Task item: The answer should hold only the lines from the beginning of the material through the one with "трябва да експериментира сам, а да провери", reproduced exactly and without pictures.

Data to process:

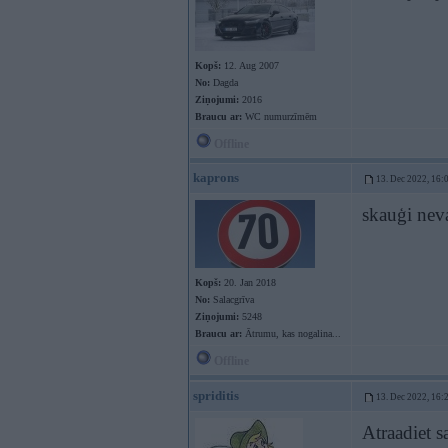
Kopš:
12. Aug 2007
No:
Dagda
Ziņojumi:
2016
Braucu ar:
WC numurzīmēm
Offline
kaprons
13. Dec 2022, 16:
skauģi neva
Kopš:
20. Jan 2018
No:
Salacgrīva
Ziņojumi:
5248
Braucu ar:
Ātrumu, kas nogalina...
Offline
spriditis
13. Dec 2022, 16:
Atraadiet s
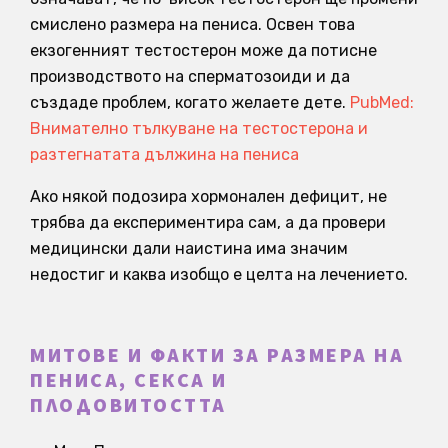
смислено размера на пениса. Освен това
екзогенният тестостерон може да потисне
производството на сперматозоиди и да
създаде проблем, когато желаете дете.
PubMed:
Внимателно тълкуване на тестостерона и
разтегнатата дължина на пениса
Ако някой подозира хормонален дефицит, не
трябва да експериментира сам, а да провери
медицински дали наистина има значим
недостиг и каква изобщо е целта на лечението.
МИТОВЕ И ФАКТИ ЗА РАЗМЕРА НА
ПЕНИСА, СЕКСА И
ПЛОДОВИТОСТТА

Your solution:
Kopš:
12. Aug 2007
No:
Dagda
Ziņojumi:
2016
Braucu ar:
WC numurzīmēm
Offline
kaprons
13. Dec 2022, 16:
skauģi neva
Kopš:
20. Jan 2018
No:
Salacgrīva
Ziņojumi:
5248
Braucu ar:
Ātrumu, kas nogalina...
Offline
spriditis
13. Dec 2022, 16:
Atraadiet s
смислено размера на пениса. Освен това
екзогенният тестостерон може да потисне
производството на сперматозоиди и да
създаде проблем, когато желаете дете.
PubMed:
Внимателно тълкуване на тестостерона и
разтегнатата дължина на пениса
Ако някой подозира хормонален дефицит, не
трябва да експериментира сам, а да провери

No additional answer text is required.